Launched as the TELLEIRO.
Tonnage 2,074 grt, 672 net, 2.089 dwt., dim. 77.53 x 13.01 x 8.11m.
Powered by a Deutz oil 4SA engine, 3.000 bhp., single shaft, speed?
July 1988 completed.

1995 Sold to J. Pereira & Sons, Vigo and renamed in PUENTE PEREIRAS TRES.
2000 Sold or transferred to Argos Ltd., Falkland Islands (a subsidiary of Armadora Pereira S.A., Vigo) renamed in ARGIS VIGO.

2017 In use as a fishing vessel under the same name and owner. IMO No. 8604694.

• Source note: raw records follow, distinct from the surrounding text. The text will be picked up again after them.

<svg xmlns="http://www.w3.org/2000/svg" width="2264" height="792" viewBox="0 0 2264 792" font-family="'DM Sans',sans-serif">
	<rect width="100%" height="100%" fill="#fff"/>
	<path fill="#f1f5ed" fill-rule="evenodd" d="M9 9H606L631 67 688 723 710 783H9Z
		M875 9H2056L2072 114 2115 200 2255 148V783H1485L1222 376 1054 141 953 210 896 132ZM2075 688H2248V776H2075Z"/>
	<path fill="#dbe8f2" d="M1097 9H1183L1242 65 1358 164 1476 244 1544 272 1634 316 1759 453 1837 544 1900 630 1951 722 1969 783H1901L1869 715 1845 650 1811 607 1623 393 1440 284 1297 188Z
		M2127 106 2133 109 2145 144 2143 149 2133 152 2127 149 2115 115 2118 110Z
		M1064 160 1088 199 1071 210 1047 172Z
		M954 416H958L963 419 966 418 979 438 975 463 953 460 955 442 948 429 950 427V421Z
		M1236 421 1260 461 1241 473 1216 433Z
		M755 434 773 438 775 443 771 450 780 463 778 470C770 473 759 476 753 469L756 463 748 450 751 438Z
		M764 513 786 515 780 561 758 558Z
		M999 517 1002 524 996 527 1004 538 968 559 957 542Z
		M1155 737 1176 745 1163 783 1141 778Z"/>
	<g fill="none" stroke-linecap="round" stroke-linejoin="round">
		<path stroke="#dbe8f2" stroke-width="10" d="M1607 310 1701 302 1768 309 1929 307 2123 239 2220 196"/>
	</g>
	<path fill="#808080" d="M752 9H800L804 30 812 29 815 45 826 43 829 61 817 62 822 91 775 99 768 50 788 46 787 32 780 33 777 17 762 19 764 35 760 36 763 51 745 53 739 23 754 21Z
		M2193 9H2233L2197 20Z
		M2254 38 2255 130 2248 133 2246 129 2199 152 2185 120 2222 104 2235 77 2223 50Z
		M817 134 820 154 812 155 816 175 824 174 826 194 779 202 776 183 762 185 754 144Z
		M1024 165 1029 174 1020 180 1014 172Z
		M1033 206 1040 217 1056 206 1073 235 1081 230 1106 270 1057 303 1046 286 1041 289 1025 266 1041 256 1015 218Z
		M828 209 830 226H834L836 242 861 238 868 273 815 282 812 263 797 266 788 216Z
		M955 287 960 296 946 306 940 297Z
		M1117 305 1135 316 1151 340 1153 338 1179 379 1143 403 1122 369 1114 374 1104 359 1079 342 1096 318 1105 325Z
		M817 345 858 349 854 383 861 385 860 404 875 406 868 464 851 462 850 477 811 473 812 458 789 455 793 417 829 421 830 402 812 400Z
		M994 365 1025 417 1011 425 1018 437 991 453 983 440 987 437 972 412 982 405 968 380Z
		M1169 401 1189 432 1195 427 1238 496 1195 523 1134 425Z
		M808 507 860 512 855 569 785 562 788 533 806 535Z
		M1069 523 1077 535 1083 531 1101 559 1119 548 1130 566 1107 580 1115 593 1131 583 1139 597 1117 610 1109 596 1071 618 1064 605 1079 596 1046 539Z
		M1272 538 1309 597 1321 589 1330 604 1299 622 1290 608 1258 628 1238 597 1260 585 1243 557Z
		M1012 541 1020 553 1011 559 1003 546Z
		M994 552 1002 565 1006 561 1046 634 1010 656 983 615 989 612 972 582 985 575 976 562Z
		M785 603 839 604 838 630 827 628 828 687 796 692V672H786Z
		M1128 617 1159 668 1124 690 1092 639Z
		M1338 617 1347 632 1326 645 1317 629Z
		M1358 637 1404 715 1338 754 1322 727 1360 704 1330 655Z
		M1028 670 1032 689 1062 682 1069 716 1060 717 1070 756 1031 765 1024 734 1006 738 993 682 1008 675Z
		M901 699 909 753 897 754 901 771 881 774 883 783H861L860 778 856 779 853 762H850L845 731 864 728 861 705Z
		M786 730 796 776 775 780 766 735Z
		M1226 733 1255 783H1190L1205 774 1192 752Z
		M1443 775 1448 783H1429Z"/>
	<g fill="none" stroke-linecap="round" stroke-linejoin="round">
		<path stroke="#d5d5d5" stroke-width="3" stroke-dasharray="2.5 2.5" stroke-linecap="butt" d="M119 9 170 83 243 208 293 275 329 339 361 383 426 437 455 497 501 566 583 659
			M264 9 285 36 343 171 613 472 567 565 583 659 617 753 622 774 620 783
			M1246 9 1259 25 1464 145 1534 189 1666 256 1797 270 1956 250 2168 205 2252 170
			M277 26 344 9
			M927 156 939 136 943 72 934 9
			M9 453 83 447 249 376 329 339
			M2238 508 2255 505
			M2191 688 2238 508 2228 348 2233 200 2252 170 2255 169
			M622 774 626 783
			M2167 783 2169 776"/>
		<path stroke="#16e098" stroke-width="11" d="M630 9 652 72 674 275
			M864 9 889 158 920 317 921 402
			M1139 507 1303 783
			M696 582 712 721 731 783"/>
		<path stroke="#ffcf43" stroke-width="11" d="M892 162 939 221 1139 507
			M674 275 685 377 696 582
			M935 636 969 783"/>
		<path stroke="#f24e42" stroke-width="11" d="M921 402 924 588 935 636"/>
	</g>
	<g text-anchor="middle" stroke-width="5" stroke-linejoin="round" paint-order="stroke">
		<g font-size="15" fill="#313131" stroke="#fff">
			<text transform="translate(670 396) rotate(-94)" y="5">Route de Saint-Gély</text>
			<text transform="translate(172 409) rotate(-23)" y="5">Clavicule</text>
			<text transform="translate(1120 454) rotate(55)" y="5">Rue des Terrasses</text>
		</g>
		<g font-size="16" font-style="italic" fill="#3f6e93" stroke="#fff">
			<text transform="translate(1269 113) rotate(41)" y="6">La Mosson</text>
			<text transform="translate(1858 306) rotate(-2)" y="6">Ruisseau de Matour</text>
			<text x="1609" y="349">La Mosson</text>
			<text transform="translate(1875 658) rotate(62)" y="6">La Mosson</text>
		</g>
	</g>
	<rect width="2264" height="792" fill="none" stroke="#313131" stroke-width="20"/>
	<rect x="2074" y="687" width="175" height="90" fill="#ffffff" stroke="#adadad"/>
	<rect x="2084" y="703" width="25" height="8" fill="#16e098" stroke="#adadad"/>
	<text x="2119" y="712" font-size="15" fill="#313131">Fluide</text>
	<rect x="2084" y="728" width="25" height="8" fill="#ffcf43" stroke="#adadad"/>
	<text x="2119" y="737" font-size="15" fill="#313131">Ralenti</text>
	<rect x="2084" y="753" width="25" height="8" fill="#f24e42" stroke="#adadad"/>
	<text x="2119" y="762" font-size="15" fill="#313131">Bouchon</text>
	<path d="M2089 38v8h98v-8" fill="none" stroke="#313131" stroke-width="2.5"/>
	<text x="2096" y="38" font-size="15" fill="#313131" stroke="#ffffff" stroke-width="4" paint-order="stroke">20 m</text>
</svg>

Falkland Islands 2007 £1.05 sg?, scott? and 2017 £1.01 sg?, scott? (the launch is the FRANK WILD, viewtopic.php?f=2&t=16018&p=18747#p18747

By this stamp is given by Falkland Post:
The fishing vessel ARGOS VIGO represents ‘Industry’ on the £1.01 stamp. She is owned and operated by Argos Group Limited and has installed a pioneering bird scaring system to its stern known as a fixed aerial array (FAA). The FAA is to discourage seabirds from seeking food during the fishing operation when they can become entangled in the nets and lines. This system is beginning to be adopted by other vessels in the fleet in preference over the ‘tori line system’ developed originally in the longline fishery. Industry and Fishery managers work together to ensure that the fishery operates to the highest environmental standards whilst protecting crew safety.